WHAT THIS TASK INVOLVES: Could you write out the text from every item below, reproducing each line exactly and leaving the pictures out of your answer?
------ THE DATA ------
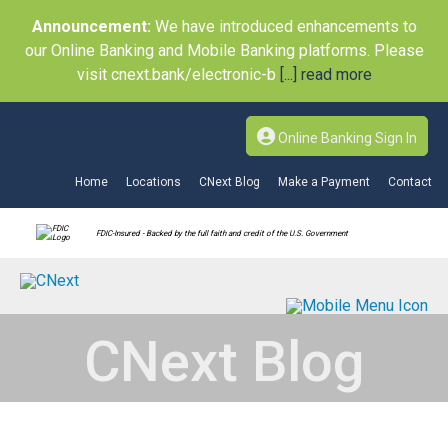
Announcement:
We have introduced enhancements to
our Online Banking and Mobile Banking platforms. Please
visit cnext.bank/electronic-b
[...] read more
Online Banking Sign In
Home
Locations
CNext Blog
Make a Payment
Contact
FDIC-Insured - Backed by the full faith and credit of the U.S. Government
CNext Blog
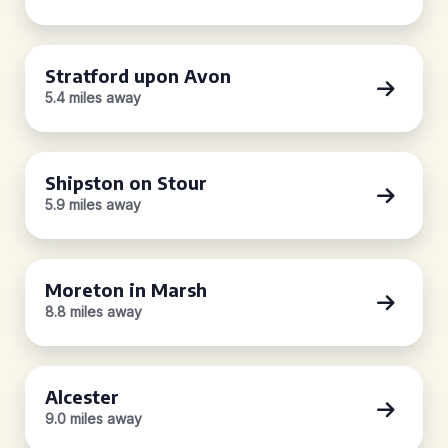
Stratford upon Avon
5.4 miles away
Shipston on Stour
5.9 miles away
Moreton in Marsh
8.8 miles away
Alcester
9.0 miles away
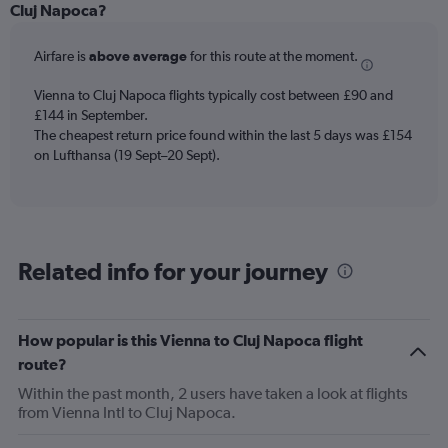
Range:
Cluj Napoca?
6
categories.
Airfare is
above average
for this route at the moment.
The
chart
Vienna to Cluj Napoca flights typically cost between £90 and
has
£144 in September.
1
The cheapest return price found within the last 5 days was £154
Y
axis
on Lufthansa (19 Sept–20 Sept).
displaying
Number
of
flights.
Range:
Related info for your journey
0
to
1.2.
How popular is this Vienna to Cluj Napoca flight
route?
Within the past month, 2 users have taken a look at flights
from Vienna Intl to Cluj Napoca.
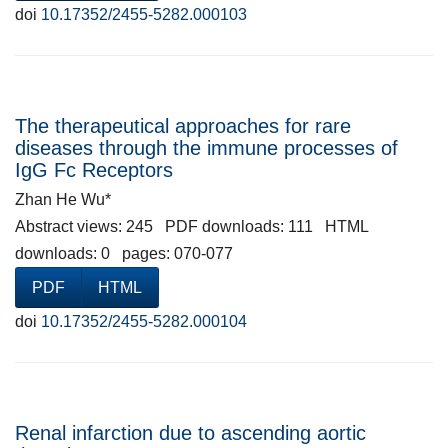
doi
10.17352/2455-5282.000103
The therapeutical approaches for rare
diseases through the immune processes of
IgG Fc Receptors
Zhan He Wu*
Abstract views: 245 PDF downloads: 111 HTML
downloads: 0 pages: 070-077
PDF
HTML
doi
10.17352/2455-5282.000104
Renal infarction due to ascending aortic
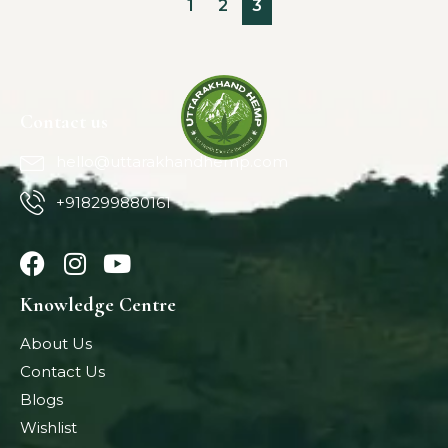
1
2
3
Contact us
hello@uttarakhandhemp.com
+918299880161
Knowledge Centre
About Us
Contact Us
Blogs
Wishlist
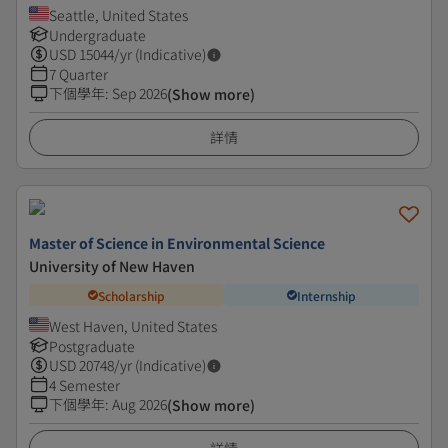
Seattle, United States
Undergraduate
USD
15044
/yr (Indicative)
7 Quarter
下個學年
:
Sep 2026
(Show more)
詳情
Master of Science in Environmental Science
University of New Haven
Scholarship
Internship
West Haven, United States
Postgraduate
USD
20748
/yr (Indicative)
4 Semester
下個學年
:
Aug 2026
(Show more)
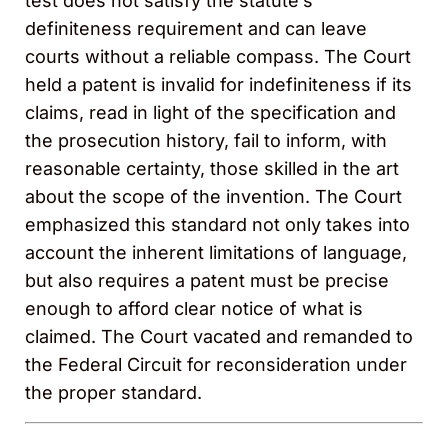
test does not satisfy the statute’s
definiteness requirement and can leave
courts without a reliable compass. The Court
held a patent is invalid for indefiniteness if its
claims, read in light of the specification and
the prosecution history, fail to inform, with
reasonable certainty, those skilled in the art
about the scope of the invention. The Court
emphasized this standard not only takes into
account the inherent limitations of language,
but also requires a patent must be precise
enough to afford clear notice of what is
claimed. The Court vacated and remanded to
the Federal Circuit for reconsideration under
the proper standard.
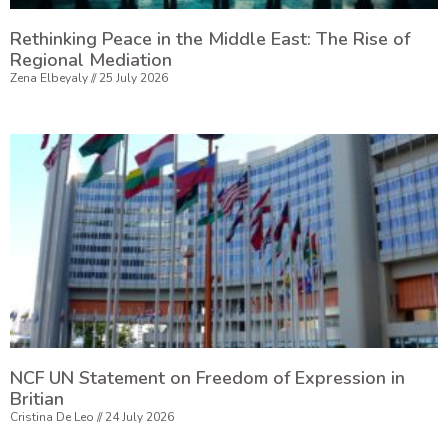
Rethinking Peace in the Middle East: The Rise of
Regional Mediation
Zena Elbeyaly
25 July 2026
NCF UN Statement on Freedom of Expression in
Britian
Cristina De Leo
24 July 2026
------
SOLUTION TO THIS PROBLEM:
Announcement:
We have introduced enhancements to
our Online Banking and Mobile Banking platforms. Please
visit cnext.bank/electronic-b
[...] read more
Online Banking Sign In
Home
Locations
CNext Blog
Make a Payment
Contact
FDIC-Insured - Backed by the full faith and credit of the U.S. Government
CNext Blog
Stratford upon Avon
5.4 miles away
Shipston on Stour
5.9 miles away
Moreton in Marsh
8.8 miles away
Alcester
9.0 miles away
Range:
Cluj Napoca?
6
categories.
Airfare is
above average
for this route at the moment.
The
chart
Vienna to Cluj Napoca flights typically cost between £90 and
has
£144 in September.
1
The cheapest return price found within the last 5 days was £154
Y
axis
on Lufthansa (19 Sept–20 Sept).
displaying
Number
of
flights.
Range:
Related info for your journey
0
to
1.2.
How popular is this Vienna to Cluj Napoca flight
route?
Within the past month, 2 users have taken a look at flights
from Vienna Intl to Cluj Napoca.
doi
10.17352/2455-5282.000103
The therapeutical approaches for rare
diseases through the immune processes of
IgG Fc Receptors
Zhan He Wu*
Abstract views: 245 PDF downloads: 111 HTML
downloads: 0 pages: 070-077
PDF
HTML
doi
10.17352/2455-5282.000104
Renal infarction due to ascending aortic
1
2
3
Contact us
hello@uttarakhandhemp.com
+918299880161
Knowledge Centre
About Us
Contact Us
Blogs
Wishlist
Seattle, United States
Undergraduate
USD
15044
/yr (Indicative)
7 Quarter
下個學年
:
Sep 2026
(Show more)
詳情
Master of Science in Environmental Science
University of New Haven
Scholarship
Internship
West Haven, United States
Postgraduate
USD
20748
/yr (Indicative)
4 Semester
下個學年
:
Aug 2026
(Show more)
test does not satisfy the statute’s
definiteness requirement and can leave
courts without a reliable compass. The Court
held a patent is invalid for indefiniteness if its
claims, read in light of the specification and
the prosecution history, fail to inform, with
reasonable certainty, those skilled in the art
about the scope of the invention. The Court
emphasized this standard not only takes into
account the inherent limitations of language,
but also requires a patent must be precise
enough to afford clear notice of what is
claimed. The Court vacated and remanded to
the Federal Circuit for reconsideration under
the proper standard.
Rethinking Peace in the Middle East: The Rise of
Regional Mediation
Zena Elbeyaly
25 July 2026
NCF UN Statement on Freedom of Expression in
Britian
Cristina De Leo
24 July 2026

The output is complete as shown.